Cryosurgical Ablation and Radiofrequency Ablation (RFA)
Catheter Ablation of the Pulmonary Veins as Treatment for Atrial Fibrillation
 
Transcatheter radiofrequency ablation of arrhythmogenic foci in the pulmonary veins may be considered medically necessary as a treatment for either of the following indications which have failed to respond to adequate trials of antiarrhythmic medications:

•Symptomatic paroxysmal or symptomatic persistent atrial fibrillation; or

•As an alternative to atrioventricular nodal ablation and pacemaker insertion in patients with class II or III congestive heart failure and symptomatic atrial fibrillation.

Repeat radiofrequency ablations may be considered medically necessary in patients with recurrence of atrial fibrillation and/or development of atrial flutter following the initial procedure.
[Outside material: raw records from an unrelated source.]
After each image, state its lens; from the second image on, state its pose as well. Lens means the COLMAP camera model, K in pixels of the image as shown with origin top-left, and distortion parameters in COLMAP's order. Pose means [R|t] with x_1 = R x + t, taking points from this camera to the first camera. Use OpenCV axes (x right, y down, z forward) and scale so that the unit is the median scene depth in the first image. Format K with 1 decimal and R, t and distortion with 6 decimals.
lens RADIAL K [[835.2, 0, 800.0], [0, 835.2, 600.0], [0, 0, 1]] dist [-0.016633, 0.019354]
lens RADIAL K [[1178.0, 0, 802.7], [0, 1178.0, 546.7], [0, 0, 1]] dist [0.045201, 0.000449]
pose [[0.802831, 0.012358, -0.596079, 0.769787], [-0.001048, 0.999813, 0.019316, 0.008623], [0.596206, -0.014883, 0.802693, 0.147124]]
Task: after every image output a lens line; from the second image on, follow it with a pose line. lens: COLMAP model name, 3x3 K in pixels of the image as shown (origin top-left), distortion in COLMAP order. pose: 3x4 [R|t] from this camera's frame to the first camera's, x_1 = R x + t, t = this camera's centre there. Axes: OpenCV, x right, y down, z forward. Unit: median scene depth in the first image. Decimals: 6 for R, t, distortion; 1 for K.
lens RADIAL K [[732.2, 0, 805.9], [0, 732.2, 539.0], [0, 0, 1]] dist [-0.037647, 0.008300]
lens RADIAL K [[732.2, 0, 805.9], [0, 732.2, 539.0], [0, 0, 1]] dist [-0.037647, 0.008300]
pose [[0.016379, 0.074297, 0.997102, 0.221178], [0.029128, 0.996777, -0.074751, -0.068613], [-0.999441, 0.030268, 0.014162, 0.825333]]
Transcatheter ablation of arrhythmogenic foci in the pulmonary veins is considered investigational and not covered as a treatment for all indications except for specific cases of atrial fibrillation as noted above.

Transcatheter cryoablation of arrhythmogenic foci in the pulmonary veins as a treatment for atrial fibrillation is considered investigational and not covered.

Hematopoietic Stem-Cell Transplantation
Hematopoietic Stem-Cell Transplantation for Multiple Myeloma

Tandem autologous-autologous hematopoietic stem-cell transplantation may be considered medically necessary to treat multiple myeloma in patients who fail to achieve at least a near-complete or very good partial response after the first transplant in the tandem sequence.

Intensity-Modulated Radiation Therapy
-Intensity Modulated Radiation Therapy (IMRT) of the Breast and Lung
-Intensity Modulated Radiation Therapy (IMRT) of the Prostate
-Intensity Modulated Radiation Therapy (IMRT): Cancer of the Head and Neck or Thyroid
-Intensity Modulated Radiation Therapy (IMRT): Abdomen and Pelvis

This new policy effective May 1, 2011 which addresses an advanced technology utilizing three-dimensional conformal radiation therapy for delivering precise radiation doses to tumors with the potential to maximally spare adjacent normal tissue.

Coverage for IMRT is dependent on specific policy criteria, therefore, all requests for this service or claims submitted for the provision of this service will be subjected to the clinical review process.